Task prompt ▸
In the listing below, find the line containing "pinky tip: (270, 304)" and the line containing "middle pip: (185, 127)". Repeat exactly those two lines and every line between them, nothing more.
----
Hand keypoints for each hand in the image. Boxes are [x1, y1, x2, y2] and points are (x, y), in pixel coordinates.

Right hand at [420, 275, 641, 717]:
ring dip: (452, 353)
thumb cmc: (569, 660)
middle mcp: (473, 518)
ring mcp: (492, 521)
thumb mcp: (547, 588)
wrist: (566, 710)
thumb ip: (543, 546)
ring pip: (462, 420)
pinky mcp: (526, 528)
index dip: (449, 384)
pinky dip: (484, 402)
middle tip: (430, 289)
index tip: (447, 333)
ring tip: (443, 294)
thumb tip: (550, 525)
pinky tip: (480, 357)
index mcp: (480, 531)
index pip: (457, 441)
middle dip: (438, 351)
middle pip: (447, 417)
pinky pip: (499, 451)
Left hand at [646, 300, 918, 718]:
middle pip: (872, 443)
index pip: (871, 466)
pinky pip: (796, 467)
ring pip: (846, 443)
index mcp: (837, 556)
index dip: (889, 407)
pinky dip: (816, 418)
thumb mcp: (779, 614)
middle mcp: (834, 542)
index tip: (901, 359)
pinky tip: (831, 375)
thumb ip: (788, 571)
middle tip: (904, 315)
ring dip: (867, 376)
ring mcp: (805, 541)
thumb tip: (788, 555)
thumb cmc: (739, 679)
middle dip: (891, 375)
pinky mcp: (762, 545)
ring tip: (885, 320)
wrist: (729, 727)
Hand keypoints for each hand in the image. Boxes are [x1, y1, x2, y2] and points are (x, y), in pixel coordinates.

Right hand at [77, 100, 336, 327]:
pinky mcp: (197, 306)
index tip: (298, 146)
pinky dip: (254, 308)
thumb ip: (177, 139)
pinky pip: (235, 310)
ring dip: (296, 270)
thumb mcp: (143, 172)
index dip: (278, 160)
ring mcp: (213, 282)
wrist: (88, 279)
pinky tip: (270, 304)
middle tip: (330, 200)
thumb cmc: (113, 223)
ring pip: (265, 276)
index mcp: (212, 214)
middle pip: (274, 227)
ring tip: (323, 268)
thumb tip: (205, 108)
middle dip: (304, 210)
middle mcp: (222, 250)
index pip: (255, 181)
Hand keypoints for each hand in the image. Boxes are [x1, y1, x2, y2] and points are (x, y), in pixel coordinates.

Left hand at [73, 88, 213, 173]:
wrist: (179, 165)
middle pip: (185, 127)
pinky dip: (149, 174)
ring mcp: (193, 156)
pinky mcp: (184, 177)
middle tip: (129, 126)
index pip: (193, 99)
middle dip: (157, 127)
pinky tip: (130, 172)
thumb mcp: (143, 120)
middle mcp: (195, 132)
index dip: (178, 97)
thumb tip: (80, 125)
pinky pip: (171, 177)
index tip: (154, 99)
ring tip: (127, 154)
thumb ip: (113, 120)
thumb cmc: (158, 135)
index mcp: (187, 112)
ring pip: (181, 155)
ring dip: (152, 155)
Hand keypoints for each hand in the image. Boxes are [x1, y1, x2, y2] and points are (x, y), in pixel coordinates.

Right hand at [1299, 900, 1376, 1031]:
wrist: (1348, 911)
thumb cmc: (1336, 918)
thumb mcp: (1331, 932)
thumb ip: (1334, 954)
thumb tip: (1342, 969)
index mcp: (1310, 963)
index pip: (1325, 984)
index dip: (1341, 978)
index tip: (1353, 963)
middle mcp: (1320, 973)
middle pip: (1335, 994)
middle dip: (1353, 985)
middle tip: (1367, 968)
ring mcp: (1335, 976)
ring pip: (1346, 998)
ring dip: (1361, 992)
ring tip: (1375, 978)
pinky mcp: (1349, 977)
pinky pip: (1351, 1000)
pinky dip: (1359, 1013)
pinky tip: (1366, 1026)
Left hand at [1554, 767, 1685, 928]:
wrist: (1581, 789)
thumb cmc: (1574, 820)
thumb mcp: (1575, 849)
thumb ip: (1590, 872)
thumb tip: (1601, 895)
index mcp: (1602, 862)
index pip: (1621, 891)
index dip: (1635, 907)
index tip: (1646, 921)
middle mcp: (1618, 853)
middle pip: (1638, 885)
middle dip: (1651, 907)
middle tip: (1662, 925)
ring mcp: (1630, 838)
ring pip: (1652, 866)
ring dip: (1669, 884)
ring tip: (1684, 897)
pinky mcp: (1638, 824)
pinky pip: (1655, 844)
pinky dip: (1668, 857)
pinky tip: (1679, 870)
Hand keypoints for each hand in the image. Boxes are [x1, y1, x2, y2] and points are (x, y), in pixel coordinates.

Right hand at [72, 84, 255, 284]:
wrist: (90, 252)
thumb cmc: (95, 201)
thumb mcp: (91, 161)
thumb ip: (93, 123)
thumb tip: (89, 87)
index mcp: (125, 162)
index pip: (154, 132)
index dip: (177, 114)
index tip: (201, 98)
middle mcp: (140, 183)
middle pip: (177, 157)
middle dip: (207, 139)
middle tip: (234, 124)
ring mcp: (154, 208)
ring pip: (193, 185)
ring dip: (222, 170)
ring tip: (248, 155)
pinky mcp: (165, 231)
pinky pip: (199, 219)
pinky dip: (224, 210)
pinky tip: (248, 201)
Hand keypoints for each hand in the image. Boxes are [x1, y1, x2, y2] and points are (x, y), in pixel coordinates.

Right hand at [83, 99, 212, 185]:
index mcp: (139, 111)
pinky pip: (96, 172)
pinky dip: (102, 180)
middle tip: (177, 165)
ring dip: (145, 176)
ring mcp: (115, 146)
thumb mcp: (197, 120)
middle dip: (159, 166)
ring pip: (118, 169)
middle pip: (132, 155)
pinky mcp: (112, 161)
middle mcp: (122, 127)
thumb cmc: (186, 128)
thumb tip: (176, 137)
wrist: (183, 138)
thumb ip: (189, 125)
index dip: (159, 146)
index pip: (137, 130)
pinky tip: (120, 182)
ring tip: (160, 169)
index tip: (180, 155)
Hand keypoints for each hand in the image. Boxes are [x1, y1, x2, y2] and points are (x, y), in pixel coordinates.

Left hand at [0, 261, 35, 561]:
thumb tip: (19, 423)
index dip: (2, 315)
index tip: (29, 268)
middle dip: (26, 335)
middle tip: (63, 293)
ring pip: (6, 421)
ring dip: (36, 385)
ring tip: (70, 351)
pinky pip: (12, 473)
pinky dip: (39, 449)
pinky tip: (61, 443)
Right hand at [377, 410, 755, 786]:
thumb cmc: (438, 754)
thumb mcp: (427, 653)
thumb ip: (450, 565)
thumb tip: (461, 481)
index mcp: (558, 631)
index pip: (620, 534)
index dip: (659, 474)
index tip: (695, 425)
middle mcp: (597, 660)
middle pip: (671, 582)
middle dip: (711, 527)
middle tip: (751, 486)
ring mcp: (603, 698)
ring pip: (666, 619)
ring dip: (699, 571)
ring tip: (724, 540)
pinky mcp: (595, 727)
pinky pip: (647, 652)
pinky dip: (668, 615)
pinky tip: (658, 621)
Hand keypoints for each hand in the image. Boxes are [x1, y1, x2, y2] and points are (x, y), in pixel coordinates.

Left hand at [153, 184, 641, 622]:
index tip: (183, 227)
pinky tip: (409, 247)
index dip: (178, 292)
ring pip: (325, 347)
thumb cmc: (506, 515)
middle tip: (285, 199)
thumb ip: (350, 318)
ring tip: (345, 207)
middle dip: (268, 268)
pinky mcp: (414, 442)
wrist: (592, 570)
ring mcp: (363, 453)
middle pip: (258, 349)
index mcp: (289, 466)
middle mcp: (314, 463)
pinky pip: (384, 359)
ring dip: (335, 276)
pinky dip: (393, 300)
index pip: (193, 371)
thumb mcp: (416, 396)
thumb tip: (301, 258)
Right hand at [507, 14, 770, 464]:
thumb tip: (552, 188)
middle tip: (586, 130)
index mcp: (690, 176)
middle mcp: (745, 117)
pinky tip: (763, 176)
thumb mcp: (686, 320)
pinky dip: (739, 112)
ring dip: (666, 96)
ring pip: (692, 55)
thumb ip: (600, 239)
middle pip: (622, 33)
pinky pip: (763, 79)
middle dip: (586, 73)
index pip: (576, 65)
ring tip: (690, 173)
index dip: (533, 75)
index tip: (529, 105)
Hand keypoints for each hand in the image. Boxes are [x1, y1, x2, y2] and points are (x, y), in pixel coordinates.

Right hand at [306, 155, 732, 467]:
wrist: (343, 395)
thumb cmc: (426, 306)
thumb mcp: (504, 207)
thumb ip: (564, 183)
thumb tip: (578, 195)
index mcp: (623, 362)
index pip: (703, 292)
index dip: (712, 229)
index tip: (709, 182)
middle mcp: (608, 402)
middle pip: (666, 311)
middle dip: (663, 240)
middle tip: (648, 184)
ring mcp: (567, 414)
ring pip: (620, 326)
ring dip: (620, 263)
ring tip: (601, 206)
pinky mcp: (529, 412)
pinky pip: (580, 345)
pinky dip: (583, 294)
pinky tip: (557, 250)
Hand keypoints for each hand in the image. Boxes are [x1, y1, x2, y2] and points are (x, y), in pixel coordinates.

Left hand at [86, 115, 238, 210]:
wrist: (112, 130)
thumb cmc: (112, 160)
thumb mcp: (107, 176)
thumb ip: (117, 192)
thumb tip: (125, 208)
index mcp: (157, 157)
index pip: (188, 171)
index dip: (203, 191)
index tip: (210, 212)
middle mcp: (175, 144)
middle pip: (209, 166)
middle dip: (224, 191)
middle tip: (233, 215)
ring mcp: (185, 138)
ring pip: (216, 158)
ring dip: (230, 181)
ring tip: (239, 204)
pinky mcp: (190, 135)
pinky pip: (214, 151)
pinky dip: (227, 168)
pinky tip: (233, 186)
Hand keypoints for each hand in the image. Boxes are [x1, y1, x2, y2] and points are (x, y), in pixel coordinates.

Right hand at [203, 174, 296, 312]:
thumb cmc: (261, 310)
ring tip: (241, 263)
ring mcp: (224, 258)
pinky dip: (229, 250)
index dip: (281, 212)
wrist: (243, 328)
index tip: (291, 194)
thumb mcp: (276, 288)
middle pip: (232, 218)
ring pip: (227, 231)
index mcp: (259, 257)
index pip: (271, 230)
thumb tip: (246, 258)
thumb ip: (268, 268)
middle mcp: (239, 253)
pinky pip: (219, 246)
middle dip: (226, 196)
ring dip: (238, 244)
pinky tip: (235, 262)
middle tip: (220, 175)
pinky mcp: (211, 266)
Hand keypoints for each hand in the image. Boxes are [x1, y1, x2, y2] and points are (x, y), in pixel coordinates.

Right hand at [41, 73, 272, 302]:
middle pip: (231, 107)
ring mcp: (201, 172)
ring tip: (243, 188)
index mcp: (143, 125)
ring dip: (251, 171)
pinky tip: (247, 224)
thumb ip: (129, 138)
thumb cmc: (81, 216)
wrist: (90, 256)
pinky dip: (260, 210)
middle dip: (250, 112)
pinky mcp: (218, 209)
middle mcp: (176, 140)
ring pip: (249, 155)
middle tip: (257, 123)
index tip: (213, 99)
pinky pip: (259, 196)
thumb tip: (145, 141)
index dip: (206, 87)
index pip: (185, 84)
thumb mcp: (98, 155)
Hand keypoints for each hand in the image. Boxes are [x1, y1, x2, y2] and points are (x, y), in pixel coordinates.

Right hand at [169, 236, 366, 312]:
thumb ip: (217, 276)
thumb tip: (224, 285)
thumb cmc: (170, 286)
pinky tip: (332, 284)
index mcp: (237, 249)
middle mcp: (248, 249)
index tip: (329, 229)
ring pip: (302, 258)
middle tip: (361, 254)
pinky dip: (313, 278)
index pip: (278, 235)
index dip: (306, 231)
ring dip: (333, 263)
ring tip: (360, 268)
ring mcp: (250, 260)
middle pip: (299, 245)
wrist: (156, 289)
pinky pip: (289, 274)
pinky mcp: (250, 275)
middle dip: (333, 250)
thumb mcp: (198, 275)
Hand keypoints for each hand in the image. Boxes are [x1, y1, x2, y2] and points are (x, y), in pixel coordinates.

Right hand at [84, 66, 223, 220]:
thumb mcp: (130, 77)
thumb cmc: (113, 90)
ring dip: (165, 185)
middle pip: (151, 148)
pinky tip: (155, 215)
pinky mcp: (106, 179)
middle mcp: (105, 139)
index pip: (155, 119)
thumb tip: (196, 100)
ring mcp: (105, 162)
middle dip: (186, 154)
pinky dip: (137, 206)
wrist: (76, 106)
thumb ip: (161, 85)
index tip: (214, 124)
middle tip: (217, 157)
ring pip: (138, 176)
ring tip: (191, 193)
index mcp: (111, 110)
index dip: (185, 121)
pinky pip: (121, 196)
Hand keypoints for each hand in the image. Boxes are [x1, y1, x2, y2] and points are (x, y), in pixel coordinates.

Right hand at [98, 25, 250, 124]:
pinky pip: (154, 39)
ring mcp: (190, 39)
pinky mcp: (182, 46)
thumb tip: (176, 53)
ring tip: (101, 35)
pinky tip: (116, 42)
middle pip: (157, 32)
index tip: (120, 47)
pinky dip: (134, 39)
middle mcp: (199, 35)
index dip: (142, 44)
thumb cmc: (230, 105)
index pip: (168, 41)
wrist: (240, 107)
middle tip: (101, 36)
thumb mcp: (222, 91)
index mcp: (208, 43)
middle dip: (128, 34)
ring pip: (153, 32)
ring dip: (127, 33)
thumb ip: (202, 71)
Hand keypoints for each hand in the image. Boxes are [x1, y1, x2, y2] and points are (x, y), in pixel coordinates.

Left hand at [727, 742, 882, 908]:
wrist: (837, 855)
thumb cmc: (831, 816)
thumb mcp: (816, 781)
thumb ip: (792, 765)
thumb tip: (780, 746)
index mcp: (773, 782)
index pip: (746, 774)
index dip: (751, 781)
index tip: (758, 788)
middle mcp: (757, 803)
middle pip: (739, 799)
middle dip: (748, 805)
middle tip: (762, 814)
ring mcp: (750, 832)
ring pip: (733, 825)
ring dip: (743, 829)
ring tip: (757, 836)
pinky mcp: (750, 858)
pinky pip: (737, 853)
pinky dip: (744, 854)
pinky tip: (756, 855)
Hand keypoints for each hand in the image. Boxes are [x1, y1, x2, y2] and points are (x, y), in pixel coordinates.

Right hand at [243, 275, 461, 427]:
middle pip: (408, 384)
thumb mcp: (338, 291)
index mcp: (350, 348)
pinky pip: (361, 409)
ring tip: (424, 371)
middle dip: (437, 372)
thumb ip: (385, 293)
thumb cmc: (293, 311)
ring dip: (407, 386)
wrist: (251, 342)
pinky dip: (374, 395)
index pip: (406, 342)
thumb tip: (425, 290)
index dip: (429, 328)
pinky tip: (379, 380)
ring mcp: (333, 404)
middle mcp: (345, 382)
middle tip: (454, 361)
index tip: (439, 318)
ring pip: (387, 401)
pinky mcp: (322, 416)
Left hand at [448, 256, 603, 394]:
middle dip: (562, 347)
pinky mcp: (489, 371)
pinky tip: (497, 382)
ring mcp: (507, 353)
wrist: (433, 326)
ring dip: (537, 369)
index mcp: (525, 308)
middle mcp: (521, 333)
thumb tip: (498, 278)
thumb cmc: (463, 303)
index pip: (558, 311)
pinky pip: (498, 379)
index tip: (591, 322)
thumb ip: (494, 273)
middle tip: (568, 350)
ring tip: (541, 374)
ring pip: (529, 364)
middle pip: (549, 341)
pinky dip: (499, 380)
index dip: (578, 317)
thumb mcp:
----
Result of this task ▸
pinky tip: (270, 304)
middle tip: (330, 200)
thumb cmc: (113, 223)
ring pip: (265, 276)
index mcp: (212, 214)
middle pip: (274, 227)
ring tip: (323, 268)
thumb tip: (205, 108)
middle dip: (304, 210)
middle mcp: (222, 250)
index pip: (255, 181)
Hand keypoints for each hand in the image. Boxes are [x1, y1, x2, y2] and points are (x, y), in pixel coordinates.

Left hand at [73, 88, 213, 173]:
wrist: (179, 165)
middle pip: (185, 127)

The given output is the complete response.